* Problem details *
Please edit the data below, changing every "collectors" to "collected by" and leaving everything else as it is.

* Data excerpts *
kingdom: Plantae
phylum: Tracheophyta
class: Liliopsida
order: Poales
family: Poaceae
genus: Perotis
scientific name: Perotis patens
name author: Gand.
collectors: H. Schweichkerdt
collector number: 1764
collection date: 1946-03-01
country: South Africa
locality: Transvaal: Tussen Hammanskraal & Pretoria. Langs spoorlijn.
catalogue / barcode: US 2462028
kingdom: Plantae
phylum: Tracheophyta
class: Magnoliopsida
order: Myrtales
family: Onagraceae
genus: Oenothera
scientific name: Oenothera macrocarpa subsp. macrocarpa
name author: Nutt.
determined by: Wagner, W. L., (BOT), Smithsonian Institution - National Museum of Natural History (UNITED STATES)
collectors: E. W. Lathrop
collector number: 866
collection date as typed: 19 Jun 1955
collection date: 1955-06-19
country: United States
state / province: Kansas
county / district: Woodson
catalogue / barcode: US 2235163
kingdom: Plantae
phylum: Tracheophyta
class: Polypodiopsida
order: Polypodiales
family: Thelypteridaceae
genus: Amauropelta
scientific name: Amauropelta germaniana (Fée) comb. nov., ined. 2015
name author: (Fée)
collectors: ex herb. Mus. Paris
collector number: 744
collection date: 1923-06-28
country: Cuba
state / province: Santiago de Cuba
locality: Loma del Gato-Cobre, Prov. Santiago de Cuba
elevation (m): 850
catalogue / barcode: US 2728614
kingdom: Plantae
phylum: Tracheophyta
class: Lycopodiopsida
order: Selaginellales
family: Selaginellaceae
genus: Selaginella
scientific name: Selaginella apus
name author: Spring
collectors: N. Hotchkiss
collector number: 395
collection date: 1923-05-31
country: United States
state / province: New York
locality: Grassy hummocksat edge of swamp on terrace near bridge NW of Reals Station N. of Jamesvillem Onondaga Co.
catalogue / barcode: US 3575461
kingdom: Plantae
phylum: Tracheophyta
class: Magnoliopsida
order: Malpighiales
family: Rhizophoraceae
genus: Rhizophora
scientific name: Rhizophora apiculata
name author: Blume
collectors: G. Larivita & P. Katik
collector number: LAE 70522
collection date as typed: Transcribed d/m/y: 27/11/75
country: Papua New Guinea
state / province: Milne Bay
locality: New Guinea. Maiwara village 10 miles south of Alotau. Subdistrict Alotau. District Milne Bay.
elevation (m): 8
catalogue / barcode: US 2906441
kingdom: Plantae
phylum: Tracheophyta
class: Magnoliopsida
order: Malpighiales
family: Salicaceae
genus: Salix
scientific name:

* Solved problem *
kingdom: Plantae
phylum: Tracheophyta
class: Liliopsida
order: Poales
family: Poaceae
genus: Perotis
scientific name: Perotis patens
name author: Gand.
collected by: H. Schweichkerdt
collector number: 1764
collection date: 1946-03-01
country: South Africa
locality: Transvaal: Tussen Hammanskraal & Pretoria. Langs spoorlijn.
catalogue / barcode: US 2462028
kingdom: Plantae
phylum: Tracheophyta
class: Magnoliopsida
order: Myrtales
family: Onagraceae
genus: Oenothera
scientific name: Oenothera macrocarpa subsp. macrocarpa
name author: Nutt.
determined by: Wagner, W. L., (BOT), Smithsonian Institution - National Museum of Natural History (UNITED STATES)
collected by: E. W. Lathrop
collector number: 866
collection date as typed: 19 Jun 1955
collection date: 1955-06-19
country: United States
state / province: Kansas
county / district: Woodson
catalogue / barcode: US 2235163
kingdom: Plantae
phylum: Tracheophyta
class: Polypodiopsida
order: Polypodiales
family: Thelypteridaceae
genus: Amauropelta
scientific name: Amauropelta germaniana (Fée) comb. nov., ined. 2015
name author: (Fée)
collected by: ex herb. Mus. Paris
collector number: 744
collection date: 1923-06-28
country: Cuba
state / province: Santiago de Cuba
locality: Loma del Gato-Cobre, Prov. Santiago de Cuba
elevation (m): 850
catalogue / barcode: US 2728614
kingdom: Plantae
phylum: Tracheophyta
class: Lycopodiopsida
order: Selaginellales
family: Selaginellaceae
genus: Selaginella
scientific name: Selaginella apus
name author: Spring
collected by: N. Hotchkiss
collector number: 395
collection date: 1923-05-31
country: United States
state / province: New York
locality: Grassy hummocksat edge of swamp on terrace near bridge NW of Reals Station N. of Jamesvillem Onondaga Co.
catalogue / barcode: US 3575461
kingdom: Plantae
phylum: Tracheophyta
class: Magnoliopsida
order: Malpighiales
family: Rhizophoraceae
genus: Rhizophora
scientific name: Rhizophora apiculata
name author: Blume
collected by: G. Larivita & P. Katik
collector number: LAE 70522
collection date as typed: Transcribed d/m/y: 27/11/75
country: Papua New Guinea
state / province: Milne Bay
locality: New Guinea. Maiwara village 10 miles south of Alotau. Subdistrict Alotau. District Milne Bay.
elevation (m): 8
catalogue / barcode: US 2906441
kingdom: Plantae
phylum: Tracheophyta
class: Magnoliopsida
order: Malpighiales
family: Salicaceae
genus: Salix
scientific name:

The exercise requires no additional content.